I wish dh and I didn't work ft now that dd is in her teens. She is not studious or conscientious at all and generally pretty immature. One or other of us gets in 5/6ish and then have to start dinner, running kids to clubs etc. We both work late on occasion and have our own work to do in the evenings. I didn't mind not having time for homework when they were in primary but now I feel like we are letting them down massively as she's not getting the support or time she needs. Weekends are busy, eldest dd has a job and I want her to see her friends a bit too. If one of us was home and free in that 4pm onwards window I think it would make a massive difference. She's trying harder now but still floundering.

So to answer your question eventually I'd say teens!

ArseInTheCoOpWindow · 19/09/2022 18:13

My dd 16 needed serious support during GCSE exams. She had terrible anxiety. Constant trips to GP for letters, endless contacting school. I was exhausted. No way could l have helped her if l was working.

They need a lot more emotional/ reassurance/ mental health support than little ones. And you have to pick times for the sex talk, the drugs talk, the be safe talk, the your body your boundary talk over and over again.

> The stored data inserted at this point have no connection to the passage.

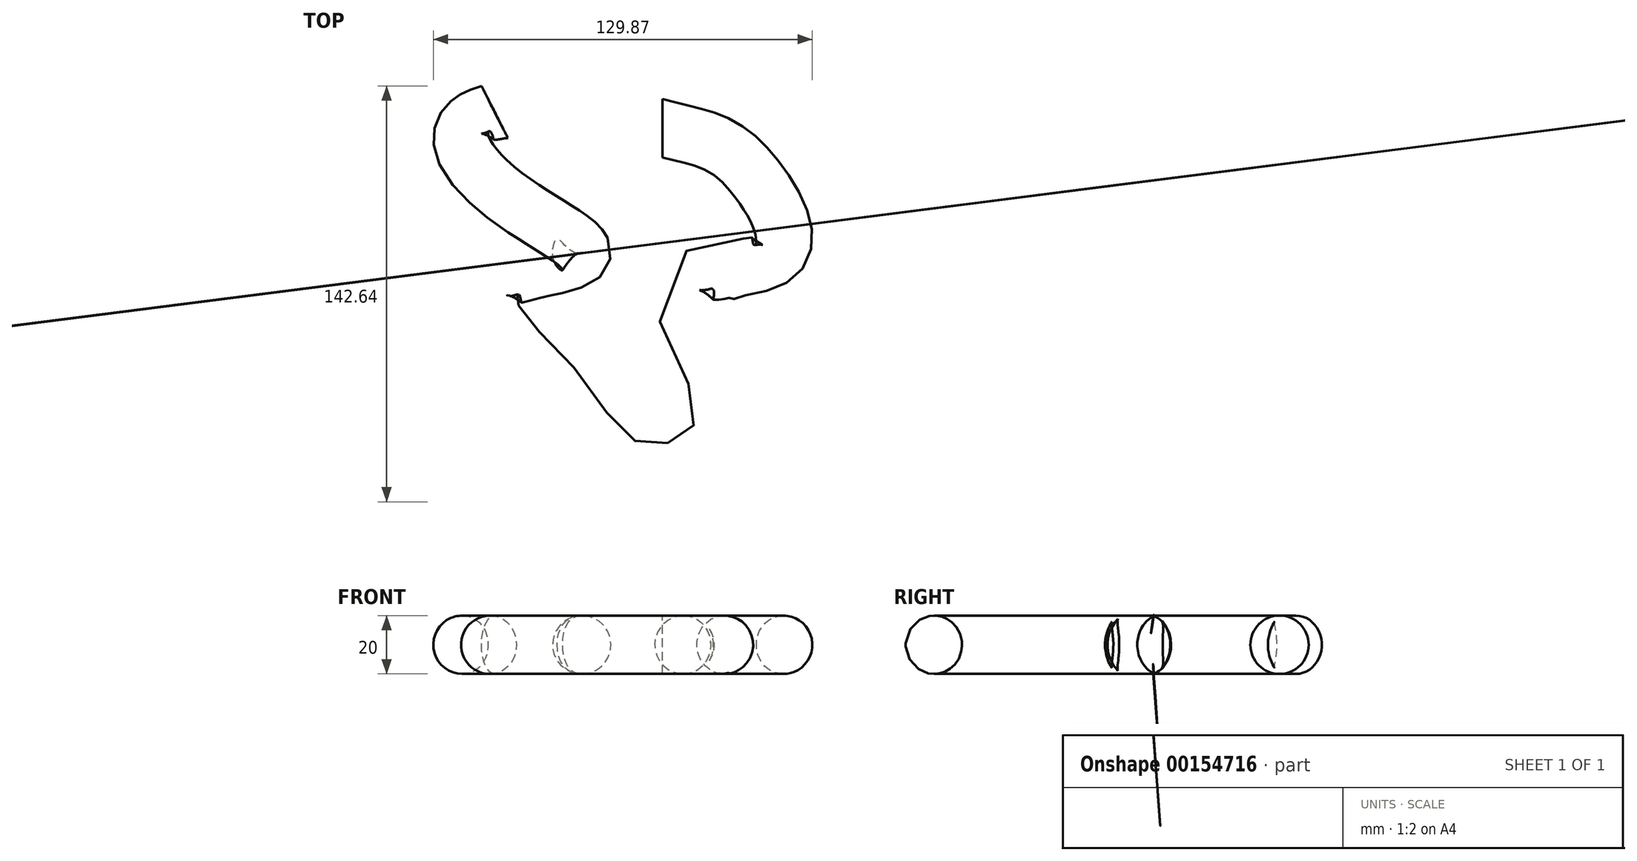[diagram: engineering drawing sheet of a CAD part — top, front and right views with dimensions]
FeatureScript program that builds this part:
annotation { "Feature Type Name" : "Feature", "Feature Type Description" : "" }
export const myFeature = defineFeature(function(context is Context, id is Id, definition is map)
    precondition{}
    {
        {
            var Q0;
            Q0=qCreatedBy(makeId("Top.planeOp"),FACE);
            var sketch = newSketch(context, id + "F0", { "sketchPlane" : qUnion([Q0])});
            skLineSegment(sketch, "E0.bottom", {"start": v(30, -25) * mm, "end": v(-30, -25) * mm});
            skLineSegment(sketch, "E0.top", {"start": v(30, 25) * mm, "end": v(-30, 25) * mm});
            skLineSegment(sketch, "E0.left", {"start": v(30, -25) * mm, "end": v(30, 25) * mm});
            skLineSegment(sketch, "E0.right", {"start": v(-30, -25) * mm, "end": v(-30, 25) * mm});
            skPoint(sketch, "E0.middle", {"position": v(0, 0) * mm});
            skSolve(sketch);
        }
        {
            var Q0;
            Q0=qCreatedBy(makeId("Top.planeOp"),FACE);
            cPlane(context, id + "F1", {"entities" : qUnion([Q0]), "cplaneType" : CPlaneType.OFFSET, "offset" : 60 * mm, "width" : 150 * mm, "height" : 150 * mm});
        }
        {
            var Q0;
            Q0=qCreatedBy(id+"F1.planeOp",FACE);
            var sketch = newSketch(context, id + "F2", { "sketchPlane" : qUnion([Q0])});
            skLineSegment(sketch, "E1", {"start": v(0, 15.48) * mm, "end": v(21.5, -13.44) * mm});
            skLineSegment(sketch, "E2.MirrorCS", {"start": v(0, 15.48) * mm, "end": v(-21.5, -13.44) * mm});
            skLineSegment(sketch, "E3", {"start": v(-21.5, -13.44) * mm, "end": v(21.5, -13.44) * mm});
            skSolve(sketch);
        }
        {
            var Q0;
            Q0=makeQuery(id+"F0.imprint","IMPRINT",FACE,{"disambiguationData":[TD([[makeQuery(id+"F0.imprint","IMPRINT",EDGE,{"derivedFrom":sQuery(id+"F0.wireOp",EDGE,"E0.bottom")}),-1.0]])]});
            var Q1;
            Q1=makeQuery(id+"F2.imprint","IMPRINT",FACE,{"disambiguationData":[TD([[makeQuery(id+"F2.imprint","IMPRINT",EDGE,{"derivedFrom":sQuery(id+"F2.wireOp",EDGE,"E1")}),-1.0]])]});
            loft(context, id + "F3", {"bodyType" : ToolBodyType.SURFACE, "wireProfilesArray" : [{ "wireProfileEntities" : qUnion([Q0]) }, { "wireProfileEntities" : qUnion([Q1]) }]});
        }
        {
            var Q0;
            Q0=qCreatedBy(id+"F1.planeOp",FACE);
            cPlane(context, id + "F4", {"entities" : qUnion([Q0]), "cplaneType" : CPlaneType.OFFSET, "offset" : 125 * mm, "width" : 150 * mm, "height" : 150 * mm});
        }
        {
            var Q0;
            Q0=qCreatedBy(id+"F4.planeOp",FACE);
            var sketch = newSketch(context, id + "F5", { "sketchPlane" : qUnion([Q0])});
            skFitSpline(sketch, "E4", {"points": [v(0, 54.08) * mm, v(27.43, 42.18) * mm, v(39.77, 11.35) * mm, v(8.05, 0) * mm, v(21.22, -44.76) * mm, v(-7.94, -63.77) * mm, v(-37.26, -34.93) * mm, v(-54.65, -16.15) * mm, v(-56.88, 0) * mm, v(-27.87, 10.63) * mm, v(-57.78, 34.18) * mm, v(-57.53, 59.68) * mm], "startDerivative": vector(458.18, -116.28) * mm, "endDerivative": vector(666.63, 148.95) * mm});
            skSolve(sketch);
        }
        {
            var Q0;
            Q0=qCreatedBy(makeId("Right.planeOp"),FACE);
            var sketch = newSketch(context, id + "F6", { "sketchPlane" : qUnion([Q0])});
            skCircle(sketch, "E5", {"center": v(54.08, 185) * mm, "radius": 10 * mm});
            skSolve(sketch);
        }
        {
            var Q0;
            Q0=makeQuery(id+"F6.imprint","IMPRINT",FACE,{"disambiguationData":[TD([[makeQuery(id+"F6.imprint","IMPRINT",EDGE,{"derivedFrom":sQuery(id+"F6.wireOp",EDGE,"E5")}),1.0]])]});
            var Q1;
            Q1=sQuery(id+"FC9KyurMV0ucbZw_1.wireOp",EDGE,"hMm5URgq-1GEI-Itmo-iMKn-QCoPPO9tnNRN");
            var Q2;
            Q2=sQuery(id+"F5.wireOp",EDGE,"E4");
            sweep(context, id + "F7", {"profiles" : qUnion([Q0]), "surfaceProfiles" : qUnion([Q1]), "path" : qUnion([Q2])});
        }
    });
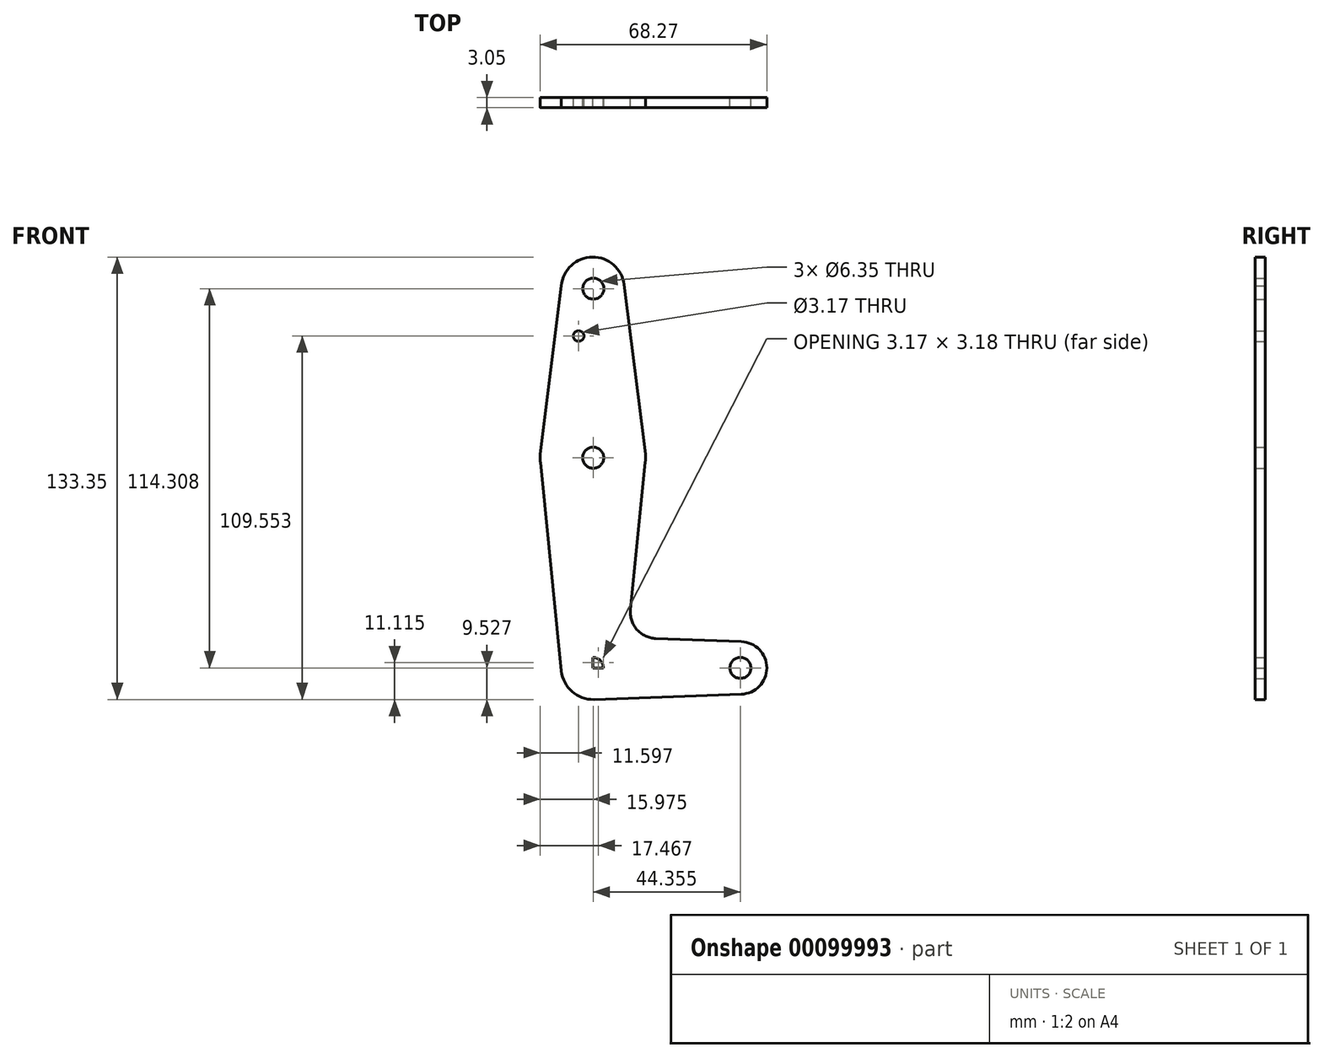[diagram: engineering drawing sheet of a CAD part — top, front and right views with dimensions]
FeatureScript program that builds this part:
annotation { "Feature Type Name" : "Feature", "Feature Type Description" : "" }
export const myFeature = defineFeature(function(context is Context, id is Id, definition is map)
    precondition{}
    {
        {
            var Q0;
            Q0=qCreatedBy(makeId("Front.planeOp"),FACE);
            var sketch = newSketch(context, id + "F0", { "sketchPlane" : qUnion([Q0])});
            skLineSegment(sketch, "E0", {"start": v(-26.75, 64.7) * mm, "end": v(-26.75, 13.9) * mm});
            skLineSegment(sketch, "E1", {"start": v(-26.75, 13.9) * mm, "end": v(-26.75, -49.6) * mm});
            skLineSegment(sketch, "E2", {"start": v(-26.75, -49.6) * mm, "end": v(17.7, -49.6) * mm});
            skCircle(sketch, "E3", {"center": v(-26.75, 64.7) * mm, "radius": 9.53 * mm});
            skCircle(sketch, "E4", {"center": v(-26.75, 13.9) * mm, "radius": 15.88 * mm});
            skCircle(sketch, "E5", {"center": v(-26.75, -49.6) * mm, "radius": 9.53 * mm});
            skCircle(sketch, "E6", {"center": v(17.7, -49.6) * mm, "radius": 7.94 * mm});
            skLineSegment(sketch, "E7", {"start": v(-36.23, 65.6) * mm, "end": v(-42.5, 15.9) * mm});
            skLineSegment(sketch, "E8", {"start": v(-17.3, 65.9) * mm, "end": v(-11, 15.9) * mm});
            skLineSegment(sketch, "E9", {"start": v(-42.55, 12.32) * mm, "end": v(-36.23, -50.55) * mm});
            skLineSegment(sketch, "E10", {"start": v(-10.96, 12.32) * mm, "end": v(-15.4, -32) * mm});
            skLineSegment(sketch, "E11", {"start": v(-7.78, -40.74) * mm, "end": v(17.98, -41.66) * mm});
            skLineSegment(sketch, "E12", {"start": v(-26.41, -59.11) * mm, "end": v(17.98, -57.52) * mm});
            skCircle(sketch, "E13", {"center": v(-26.66, 13.76) * mm, "radius": 3.18 * mm});
            skCircle(sketch, "E14", {"center": v(-31.03, 50.43) * mm, "radius": 1.59 * mm});
            skCircle(sketch, "E15", {"center": v(-26.6, 64.72) * mm, "radius": 3.18 * mm});
            skCircle(sketch, "E16", {"center": v(-26.75, -49.6) * mm, "radius": 3.18 * mm});
            skCircle(sketch, "E17", {"center": v(17.7, -49.6) * mm, "radius": 3.18 * mm});
            skPoint(sketch, "E18.newPointA", {"position": v(-17.27, -50.55) * mm});
            skArc(sketch, "E18.filletArc", {"start": v(-15.4, -32) * mm, "mid": v(-13.49, -38.02) * mm, "end": v(-7.78, -40.74) * mm});
            skSolve(sketch);
        }
        {
            var Q0;
            Q0 = qSketchRegion(id + "F0", true);
            var Q1;
            {var subQ0=sQuery(id+"F0.wireOp",EDGE,"E5");var subQ1=sQuery(id+"F0.wireOp",EDGE,"E1");var subQ2=makeQuery(id+"F0.imprint","INTERSECT",VERTEX,{"derivedFrom":[subQ1,subQ0]});Q1=makeQuery(id+"F0.imprint","IMPRINT",FACE,{"disambiguationData":[TD([[makeQuery(id+"F0.imprint","IMPRINT",EDGE,{"disambiguationData":[TD([[subQ2,-1.0]])],"derivedFrom":subQ1}),1.0]])]});}
            var Q2;
            {var subQ0=sQuery(id+"F0.wireOp",EDGE,"E2");var subQ1=sQuery(id+"F0.wireOp",EDGE,"E1");var subQ2=makeQuery(id+"F0.imprint","INTERSECT",VERTEX,{"derivedFrom":[subQ1,subQ0]});Q2=makeQuery(id+"F0.imprint","IMPRINT",FACE,{"disambiguationData":[TD([[makeQuery(id+"F0.imprint","IMPRINT",EDGE,{"disambiguationData":[TD([[subQ2,1.0]])],"derivedFrom":subQ1}),-1.0]])]});}
            extrude(context, id + "F1", {"entities" : qUnion([Q0, Q1, Q2]), "depth" : 3.05 * mm});
        }
    });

Oblomov22 · 19/09/2022 18:15

It's personal choice. I worked part time until recently. Now full time. Some posters say they have more need attention as teenagers, but mine didn't. I agree with Jenn, in primary i needed more flexibility for sports days, going in to see their books etc. with secondary you don't go in at all really. They get themselves there on their own. It's easier.

ArseInTheCoOpWindow · 19/09/2022 18:15

No supervision in school holidays?😂😂😂

Apsrt from potential drug taking, parties, shagging gf all whilst he’s on holiday and yours at work.